Is the data from the ICTV the same data relied upon for pandemic risk assessment? Is this the only source of such data out there?

Yes, some studies undertaking zoonotic risk assessment utilise virus data from the ICTV only. Others may use datasets comprising both ICTV data and viruses identified in the literature.

So how exactly do scientists assess the risk of an emerging disease? Is this a recent field of research?

Arguably the first scientific article to attempt zoonotic risk assessment (rather than simply compiling lists of emerging viruses) was published in 2008. Since then, a number of articles have come out attempting to do zoonotic risk assessment. Beyond scientific articles, a number of tools have been developed for ranking the pandemic and/or zoonotic risk of viruses.

There are several different approaches being used in different studies or in different contexts. For example, a tool recently published ranks features of the host (epidemiology, ecology, and genetics), the environment, and the virus (genetics, epidemiology, virology, and ecology), with risk scores calculated using both data analysis and expert opinion.

Theoretically, the goal of risk assessment is to tell policy makers where to direct their limited resources – which animals to screen for which viruses.

How accurate are our current estimates of the risk?

Pandemic risk assessment is only as good as the data in hand, and due to severe limitations and biases in the underlying data we argue that current zoonotic risk assessments are likely inaccurate.

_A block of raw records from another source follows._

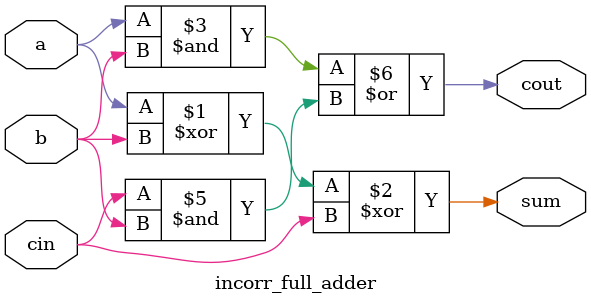
<source format=v>
module incorr_full_adder(a,b,cin,sum,cout);
input a,b,cin;
output sum,cout;
assign sum = a^b^cin;
assign cout = a&b|cin&(1'b0|b); 
// initial begin
//     $display("The incorrect adder with or0 having in1/0");
// end   
endmodule
</source>
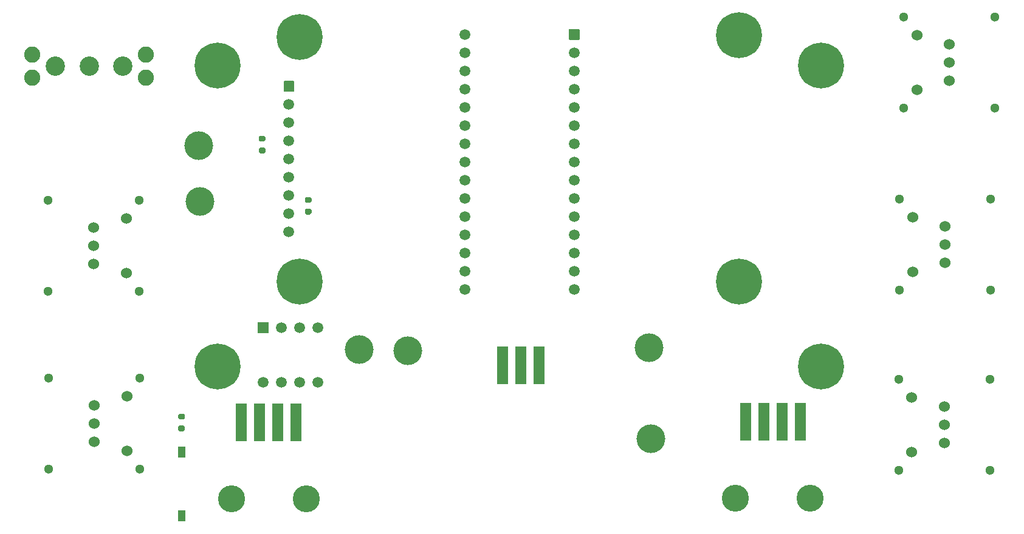
<source format=gbs>
G04 #@! TF.GenerationSoftware,KiCad,Pcbnew,(5.1.9-0-10_14)*
G04 #@! TF.CreationDate,2021-01-09T19:18:04-08:00*
G04 #@! TF.ProjectId,schematic,73636865-6d61-4746-9963-2e6b69636164,rev?*
G04 #@! TF.SameCoordinates,Original*
G04 #@! TF.FileFunction,Soldermask,Bot*
G04 #@! TF.FilePolarity,Negative*
%FSLAX46Y46*%
G04 Gerber Fmt 4.6, Leading zero omitted, Abs format (unit mm)*
G04 Created by KiCad (PCBNEW (5.1.9-0-10_14)) date 2021-01-09 19:18:04*
%MOMM*%
%LPD*%
G01*
G04 APERTURE LIST*
%ADD10C,1.511200*%
%ADD11C,3.760000*%
%ADD12R,1.650000X5.330000*%
%ADD13C,1.300000*%
%ADD14C,1.524000*%
%ADD15C,4.000000*%
%ADD16C,1.498600*%
%ADD17R,1.498600X1.498600*%
%ADD18C,6.400000*%
%ADD19C,2.250000*%
%ADD20C,2.700000*%
%ADD21R,1.100000X1.500000*%
G04 APERTURE END LIST*
G36*
G01*
X106553779Y-118397340D02*
X107103779Y-118397340D01*
G75*
G02*
X107303779Y-118597340I0J-200000D01*
G01*
X107303779Y-118997340D01*
G75*
G02*
X107103779Y-119197340I-200000J0D01*
G01*
X106553779Y-119197340D01*
G75*
G02*
X106353779Y-118997340I0J200000D01*
G01*
X106353779Y-118597340D01*
G75*
G02*
X106553779Y-118397340I200000J0D01*
G01*
G37*
G36*
G01*
X106553779Y-116747340D02*
X107103779Y-116747340D01*
G75*
G02*
X107303779Y-116947340I0J-200000D01*
G01*
X107303779Y-117347340D01*
G75*
G02*
X107103779Y-117547340I-200000J0D01*
G01*
X106553779Y-117547340D01*
G75*
G02*
X106353779Y-117347340I0J200000D01*
G01*
X106353779Y-116947340D01*
G75*
G02*
X106553779Y-116747340I200000J0D01*
G01*
G37*
G36*
G01*
X124192620Y-88151520D02*
X124742620Y-88151520D01*
G75*
G02*
X124942620Y-88351520I0J-200000D01*
G01*
X124942620Y-88751520D01*
G75*
G02*
X124742620Y-88951520I-200000J0D01*
G01*
X124192620Y-88951520D01*
G75*
G02*
X123992620Y-88751520I0J200000D01*
G01*
X123992620Y-88351520D01*
G75*
G02*
X124192620Y-88151520I200000J0D01*
G01*
G37*
G36*
G01*
X124192620Y-86501520D02*
X124742620Y-86501520D01*
G75*
G02*
X124942620Y-86701520I0J-200000D01*
G01*
X124942620Y-87101520D01*
G75*
G02*
X124742620Y-87301520I-200000J0D01*
G01*
X124192620Y-87301520D01*
G75*
G02*
X123992620Y-87101520I0J200000D01*
G01*
X123992620Y-86701520D01*
G75*
G02*
X124192620Y-86501520I200000J0D01*
G01*
G37*
G36*
G01*
X117784200Y-79615000D02*
X118334200Y-79615000D01*
G75*
G02*
X118534200Y-79815000I0J-200000D01*
G01*
X118534200Y-80215000D01*
G75*
G02*
X118334200Y-80415000I-200000J0D01*
G01*
X117784200Y-80415000D01*
G75*
G02*
X117584200Y-80215000I0J200000D01*
G01*
X117584200Y-79815000D01*
G75*
G02*
X117784200Y-79615000I200000J0D01*
G01*
G37*
G36*
G01*
X117784200Y-77965000D02*
X118334200Y-77965000D01*
G75*
G02*
X118534200Y-78165000I0J-200000D01*
G01*
X118534200Y-78565000D01*
G75*
G02*
X118334200Y-78765000I-200000J0D01*
G01*
X117784200Y-78765000D01*
G75*
G02*
X117584200Y-78565000I0J200000D01*
G01*
X117584200Y-78165000D01*
G75*
G02*
X117784200Y-77965000I200000J0D01*
G01*
G37*
D10*
X146281140Y-63825120D03*
X146281140Y-66365120D03*
X146281140Y-68905120D03*
X146281140Y-71445120D03*
X146281140Y-73985120D03*
X146281140Y-76525120D03*
X146281140Y-79065120D03*
X146281140Y-81605120D03*
X146281140Y-84145120D03*
X146281140Y-86685120D03*
X146281140Y-89225120D03*
X146281140Y-91765120D03*
X146281140Y-94305120D03*
X146281140Y-96845120D03*
X146281140Y-99385120D03*
X161521140Y-99385120D03*
X161521140Y-96845120D03*
X161521140Y-94305120D03*
X161521140Y-91765120D03*
X161521140Y-89225120D03*
X161521140Y-86685120D03*
X161521140Y-84145120D03*
X161521140Y-81605120D03*
X161521140Y-79065120D03*
X161521140Y-76525120D03*
X161521140Y-73985120D03*
X161521140Y-71445120D03*
X161521140Y-68905120D03*
X161521140Y-66365120D03*
G36*
G01*
X162276740Y-63171120D02*
X162276740Y-64479120D01*
G75*
G02*
X162175140Y-64580720I-101600J0D01*
G01*
X160867140Y-64580720D01*
G75*
G02*
X160765540Y-64479120I0J101600D01*
G01*
X160765540Y-63171120D01*
G75*
G02*
X160867140Y-63069520I101600J0D01*
G01*
X162175140Y-63069520D01*
G75*
G02*
X162276740Y-63171120I0J-101600D01*
G01*
G37*
D11*
X194411000Y-128548000D03*
X183991000Y-128548000D03*
D12*
X193011000Y-117858000D03*
X190471000Y-117858000D03*
X187931000Y-117858000D03*
X185391000Y-117858000D03*
D11*
X124205000Y-128606000D03*
X113785000Y-128606000D03*
D12*
X122805000Y-117916000D03*
X120265000Y-117916000D03*
X117725000Y-117916000D03*
X115185000Y-117916000D03*
X156606240Y-110020960D03*
X154066240Y-110020960D03*
X151526240Y-110020960D03*
D13*
X220159580Y-61422280D03*
X207459580Y-61422280D03*
X207459580Y-74122280D03*
X220159580Y-74122280D03*
D14*
X213809580Y-70312280D03*
X213809580Y-67772280D03*
X213809580Y-65232280D03*
X209309580Y-63962280D03*
X209309580Y-71582280D03*
D13*
X219415360Y-111970820D03*
X206715360Y-111970820D03*
X206715360Y-124670820D03*
X219415360Y-124670820D03*
D14*
X213065360Y-120860820D03*
X213065360Y-118320820D03*
X213065360Y-115780820D03*
X208565360Y-114510820D03*
X208565360Y-122130820D03*
D13*
X88336120Y-124472700D03*
X101036120Y-124472700D03*
X101036120Y-111772700D03*
X88336120Y-111772700D03*
D14*
X94686120Y-115582700D03*
X94686120Y-118122700D03*
X94686120Y-120662700D03*
X99186120Y-121932700D03*
X99186120Y-114312700D03*
D13*
X88259920Y-99636580D03*
X100959920Y-99636580D03*
X100959920Y-86936580D03*
X88259920Y-86936580D03*
D14*
X94609920Y-90746580D03*
X94609920Y-93286580D03*
X94609920Y-95826580D03*
X99109920Y-97096580D03*
X99109920Y-89476580D03*
D13*
X219565220Y-86781640D03*
X206865220Y-86781640D03*
X206865220Y-99481640D03*
X219565220Y-99481640D03*
D14*
X213215220Y-95671640D03*
X213215220Y-93131640D03*
X213215220Y-90591640D03*
X208715220Y-89321640D03*
X208715220Y-96941640D03*
D15*
X109192060Y-79344520D03*
X109357160Y-87101680D03*
X131556760Y-107792520D03*
X138351260Y-107955080D03*
X172178980Y-120192800D03*
D10*
X121785380Y-91384120D03*
X121785380Y-88844120D03*
X121785380Y-86304120D03*
X121785380Y-83764120D03*
X121785380Y-81224120D03*
X121785380Y-78684120D03*
X121785380Y-76144120D03*
X121785380Y-73604120D03*
G36*
G01*
X121029780Y-71718120D02*
X121029780Y-70410120D01*
G75*
G02*
X121131380Y-70308520I101600J0D01*
G01*
X122439380Y-70308520D01*
G75*
G02*
X122540980Y-70410120I0J-101600D01*
G01*
X122540980Y-71718120D01*
G75*
G02*
X122439380Y-71819720I-101600J0D01*
G01*
X121131380Y-71819720D01*
G75*
G02*
X121029780Y-71718120I0J101600D01*
G01*
G37*
D16*
X118207000Y-112336000D03*
X120747000Y-112336000D03*
X123287000Y-112336000D03*
X125827000Y-112336000D03*
X125827000Y-104716000D03*
X123287000Y-104716000D03*
X120747000Y-104716000D03*
D17*
X118207000Y-104716000D03*
D18*
X195874640Y-68150740D03*
X195877180Y-110169960D03*
X111879380Y-110162340D03*
X111879380Y-68178680D03*
X123278900Y-64170560D03*
X184470040Y-98272600D03*
X123286520Y-98272600D03*
X184470040Y-63949580D03*
D15*
X171964000Y-107524000D03*
D19*
X101853060Y-66649800D03*
X101853060Y-69849800D03*
X86053060Y-69849800D03*
X86053060Y-66649800D03*
D20*
X98653060Y-68249800D03*
X93953060Y-68249800D03*
X89253060Y-68249800D03*
D21*
X106842100Y-130997760D03*
X106842100Y-122097760D03*
M02*

</source>
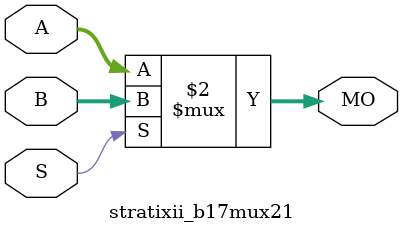
<source format=v>
module stratixii_b17mux21 (MO, A, B, S);
   input [16:0] A, B;
   input 	S;
   output [16:0] MO; 
   assign MO = (S == 1) ? B : A; 
endmodule
</source>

Not only is our sampling of the virosphere extremely limited, but it is also strongly biased towards viruses of socioeconomic impact: those that impact human health, those in species we eat or keep as companions, and those that cause noticeable and major mortality events in domestic animals and wildlife. Pangolins, for example, have never been included in zoonotic risk assessment as no viruses had been described in these animals prior to 2020.

How could we better assess this risk?

We argue that a different approach is needed, involving the extensive sampling of animals and humans at places where they interact – the animal-human interface.

Some examples of this interface are food production – for example, piggeries, poultry sheds, abattoirs, live animal markets, animal hunting and slaughter for bush meat. Another example may be people living in and around wildlife congregations such as bat roosts. Critically, we encourage the sampling of both animals and humans at this interface. I would refer readers to this article that elaborates on practical aspects of how this could be done.

This will enable novel viruses to be detected as soon as they appear in humans and allow us to quantify how often viruses cross this interface.

New viruses are constantly evolving, so we will have to continue sampling to detect new viruses and/or viruses that have changed (eg increased transmissibility, virulence etc).